▶ WHAT THE TASK REQUIRES
Please set down, word for word, the lines of the records from the line with "phylum: Tracheophyta" up to and including the last line of the records.

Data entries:
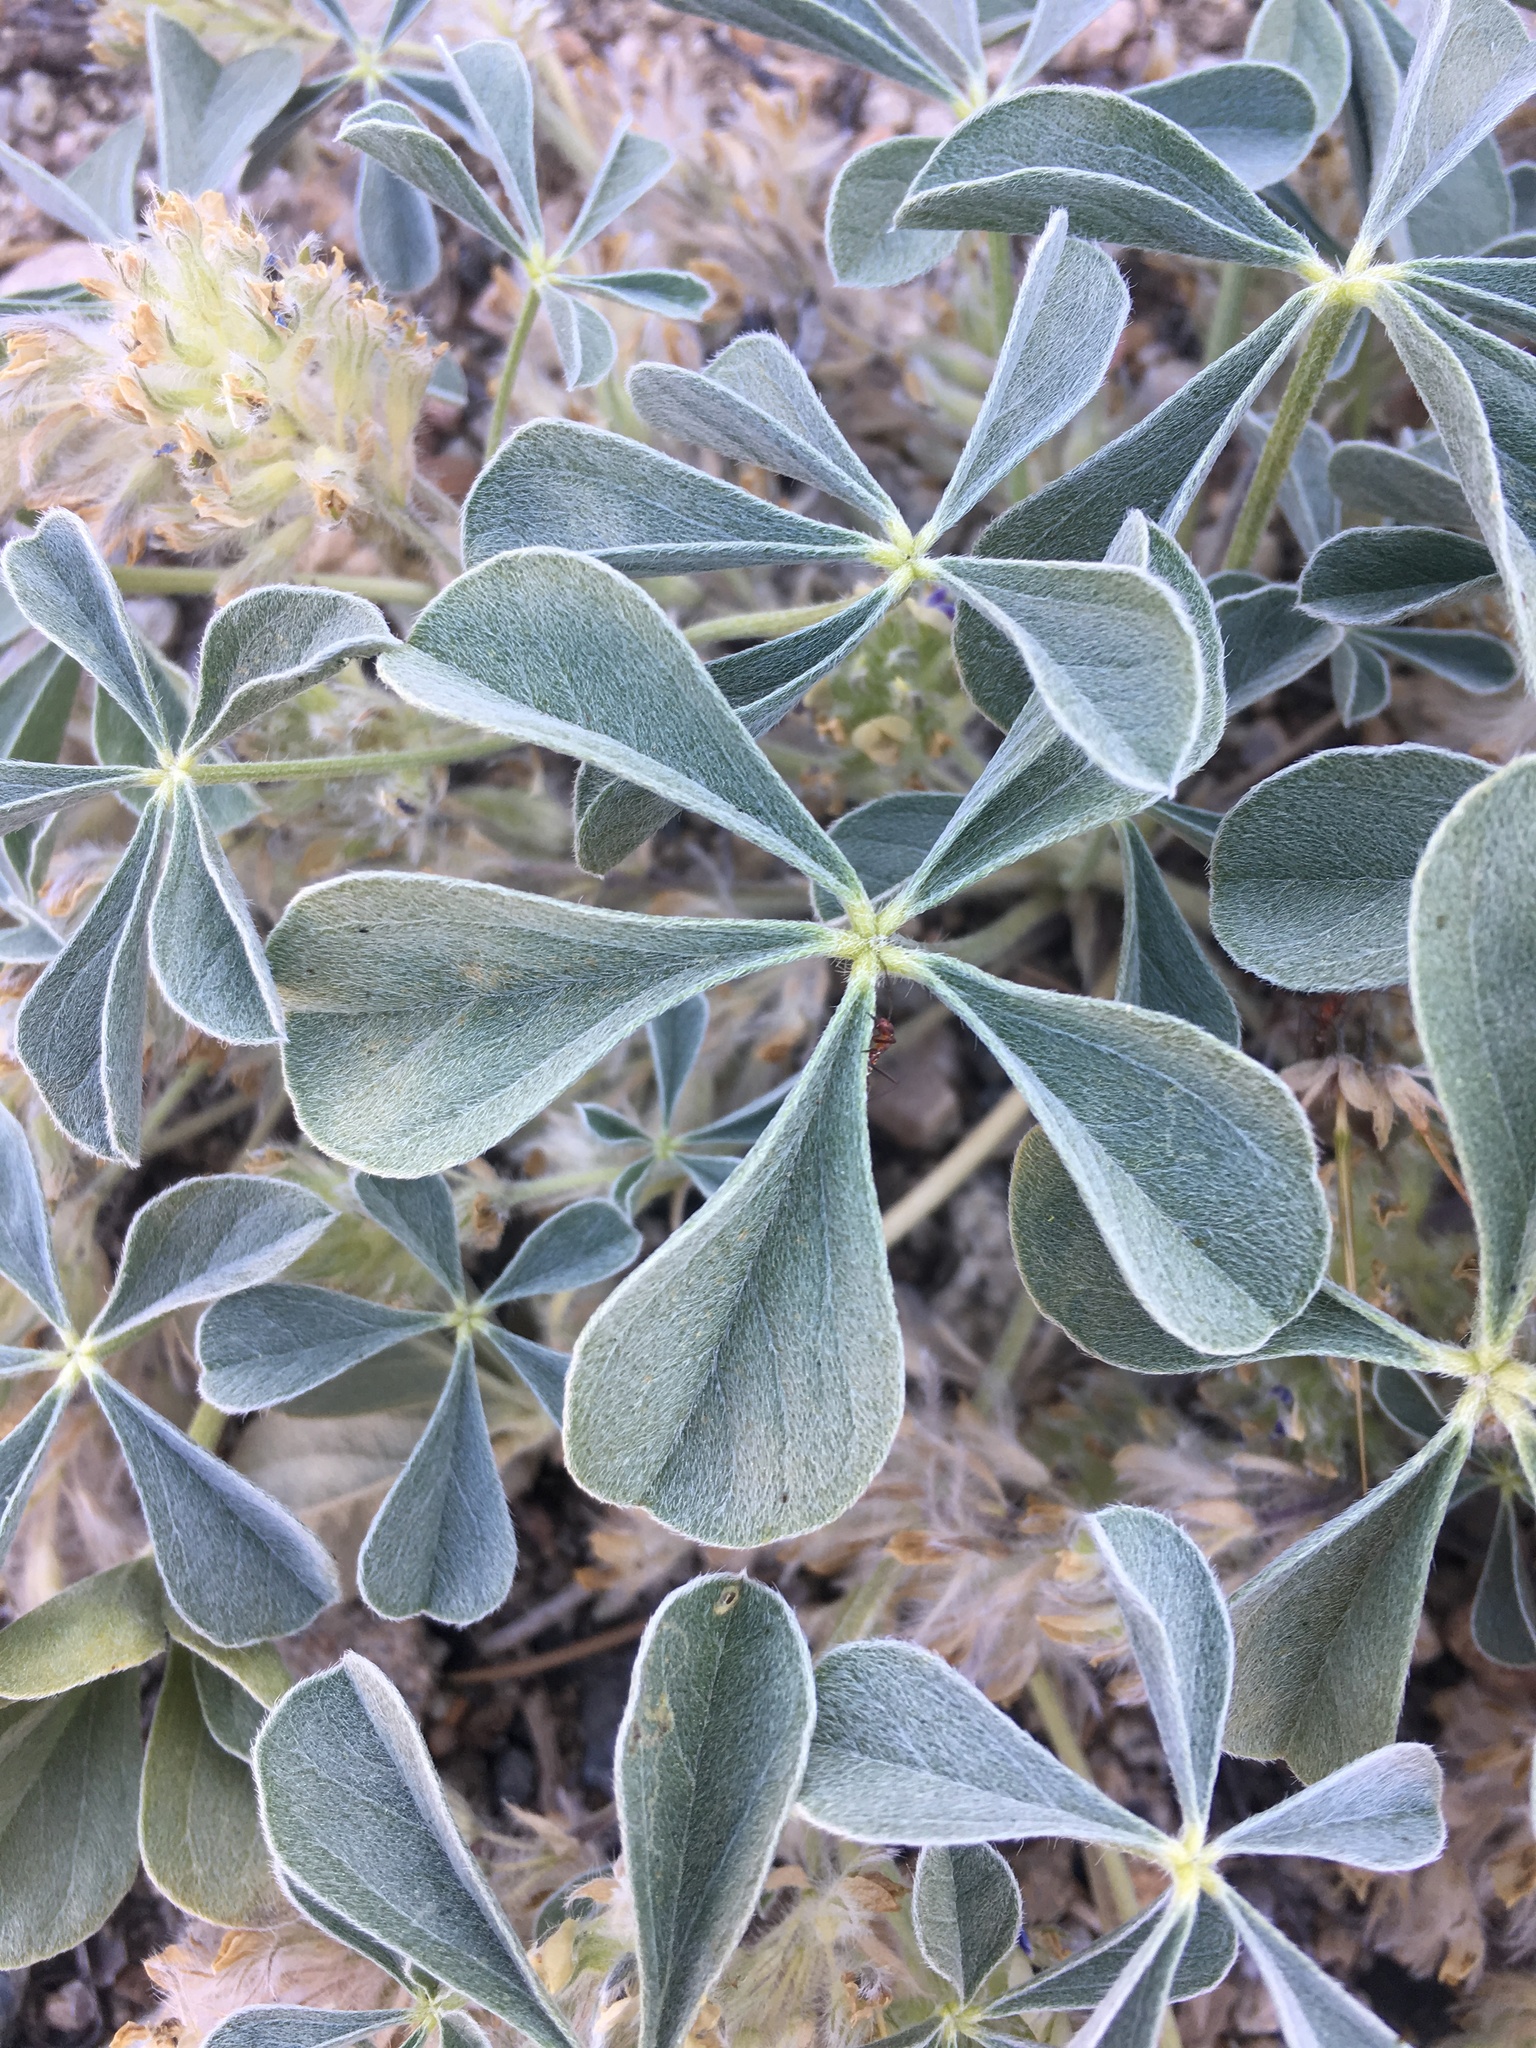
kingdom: Plantae
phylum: Tracheophyta
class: Magnoliopsida
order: Fabales
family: Fabaceae
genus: Pediomelum
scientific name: Pediomelum californicum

▶ SOLUTION TO THIS TASK
phylum: Tracheophyta
class: Magnoliopsida
order: Fabales
family: Fabaceae
genus: Pediomelum
scientific name: Pediomelum californicum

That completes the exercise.